The morning of his third day there, they were able to remove the ventilator and wake him up. Blood cultures showed that he had an Escherichia coli infection, and further imaging showed that he had hydronephrosis of his left kidney. Shortly after that, I noticed the words “neonatal sepsis” in his MyChart portal. Sepsis is the body’s overwhelming and life-threatening response to infection that can lead to tissue damage, organ failure, and death. Sepsis overwhelms the body extremely quickly, and quick treatment is critical to the patient’s prognosis. The theory was that what started as a UTI backed up to his kidneys, and then entered his bloodstream. They were able to adjust his antibiotics to ampicillin to combat the infection, and we were in the hospital for 12 days while he received the full course of antibiotics. It was a very difficult stay, both physically and emotionally, but we were incredibly thankful to be taking him home again.

An important side note: we had heard the instructions to not give Tylenol to a baby under 3 months of age, but our presumption was that it was weight-related, so we gave him a very small dose since he was a big baby anyway. Later, we discovered that the true reason why this is directed, and why they instruct parents to call the doctor for a fever above 100.5 in babies <3 months old is exactly what we went through. High fevers in infants are likely an infection that can end up in sepsis, and Tylenol masks the fever, which can delay the seeking of treatment.

We had a follow-up ultrasound and appointment with a pediatric urologist, who determined that he had a megaureter that was contributing to the hydronephrosis. Our options were to put him on preventative antibiotics or utilize a wait-and-see approach with monitoring. In conjunction with his urologist, we chose not to put him on antibiotics, and are currently monitoring him with periodic ultrasounds with strict instructions to take him to the ER if he ever spikes a high temperature. There has been mild improvement, but both the megaureter and hydronephrosis are still present. He may grow out of the megaureter as he gets bigger, but if he does not grow out of it, we may eventually need to consider surgery to correct it.

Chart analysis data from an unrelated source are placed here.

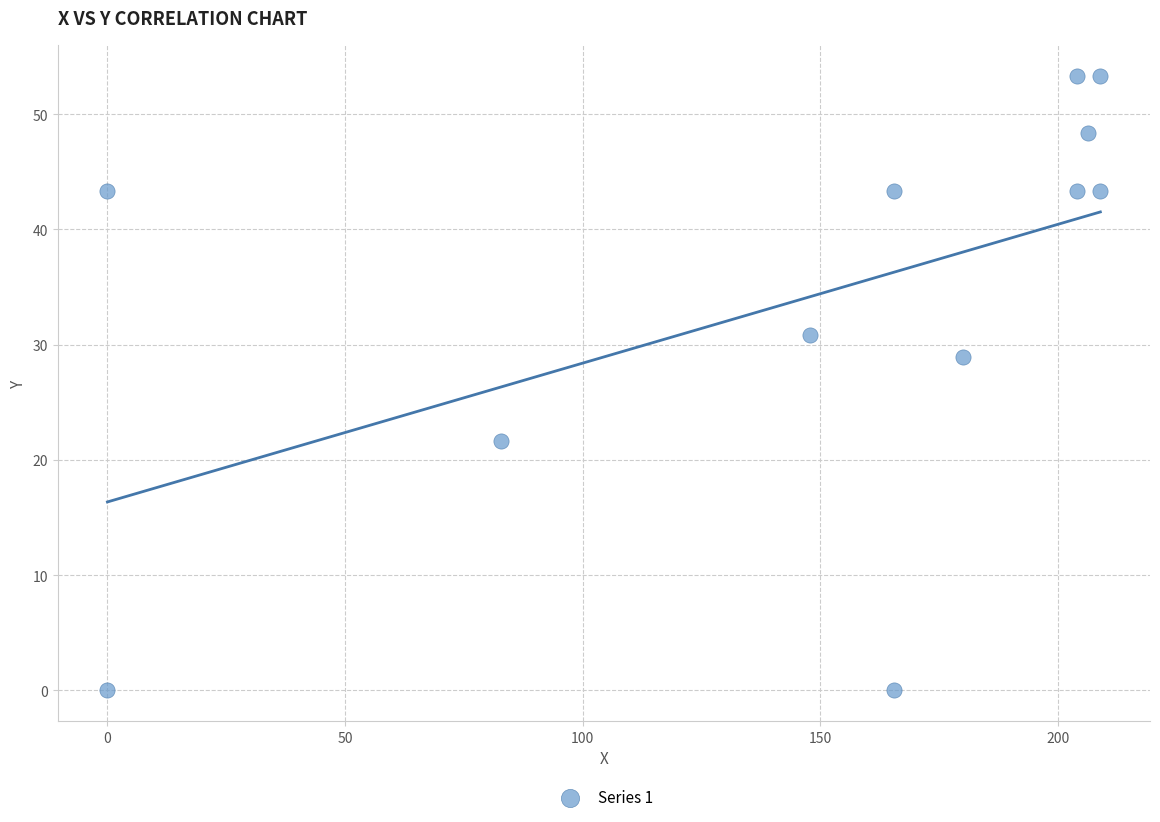

What Y value in the scatter plot is closest to 26?

28.9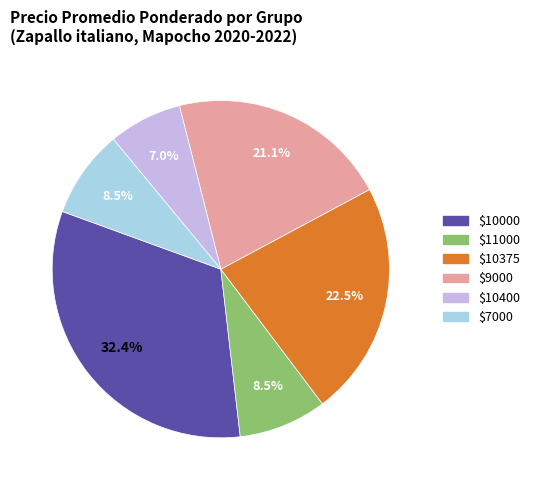

Which slice is the smallest?

$10400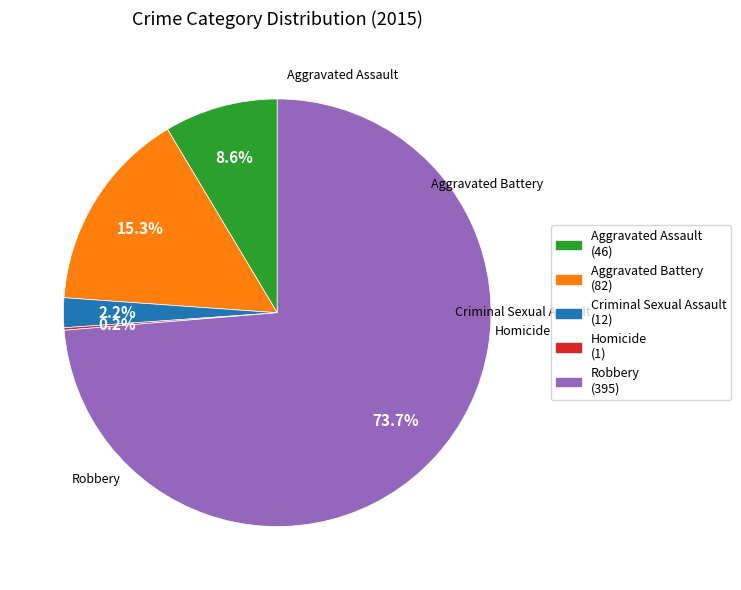

The Robbery slice represents 79% of the pie. True or false?

False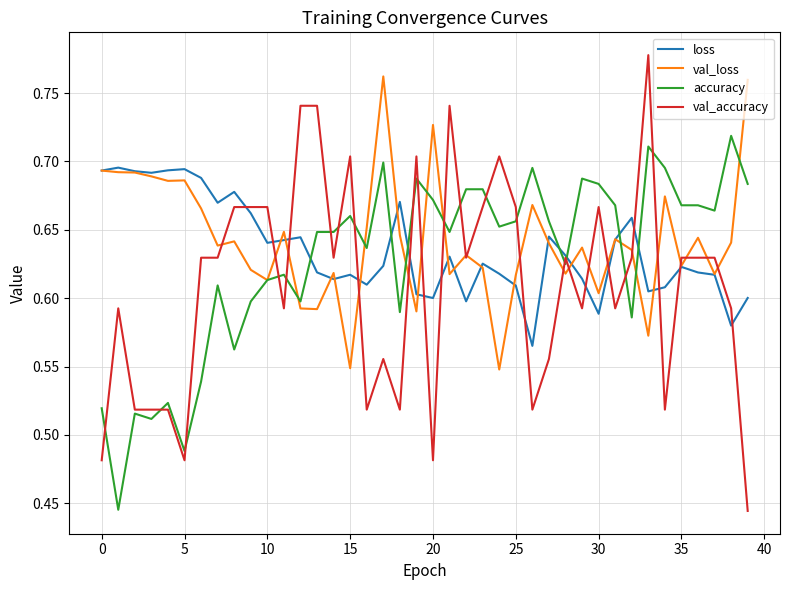

True or false: loss and val_loss cross at least once.

True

Thankfully, and this may have something to do with how young he was when he had sepsis, he does not seem to have experienced any long-term effects. He is thriving, has excellent motor skills, and is overall a very happy, silly, and smart boy.

Sepsis is still fairly low on the public’s medical conditions familiarity list. Everyone knows what cancer and heart disease are, but not many people know what sepsis is. We had heard of it in the past, but we were not aware of the prevalence of sepsis in the medical world. Our memories of our hospital stay are a bit fuzzy, but we are not sure that anyone ever mentioned the word sepsis to us. Thankfully, our hospital had a protocol in place for suspected sepsis and were able to attend to him quickly. Last year, Enzo was honored as the honorary chairman of our local Sepsis Alliance chapter’s Sepsis Challenge, an annual fundraising event held across the country to raise awareness of sepsis.

While Enzo did not suffer any physical or emotional effects from sepsis, a lot of children do. More research into how sepsis affects the body and finding ways to minimize those effects would improve the recovery period for children with sepsis. More sepsis awareness, both in the medical community and general public, will also help improve outcomes. All medical centers should have sepsis protocols that must be followed with anyone presenting with symptoms of sepsis, along with personnel trained in these protocols. The general public should be made more aware of the symptoms of sepsis and what to do if they suspect one of their loved ones may have sepsis. The Sepsis Alliance has an acronym for these symptoms.

The difficult part with children, especially infants, is that fevers are fairly common—teething, seasonal illnesses, etc. What helped us get to the ER quickly was the knowledge of the fact that any fever above 100.5 in an infant under 3 months of age warrants immediate medical care. We may have had him there sooner had we not given him Tylenol, but thankfully we still got him there in time. If Enzo had been 6 months older, we may have just chalked it up to teething and given him Tylenol, masking the fever and potentially resulting in a different outcome. While parents certainly should not overreact and take their child to the hospital for a fever that may be due to teething, there should be a heightened awareness of the other symptoms and risk factors for sepsis, so that parents can get the medical attention their child needs in a timely manner. The general guidelines for handling fevers in babies under 3 months old and instructions to not give Tylenol to those babies should be expanded upon to provide more detail behind those recommendations. Had we known the true reasons behind those recommendations, he may not have ended up in the PICU.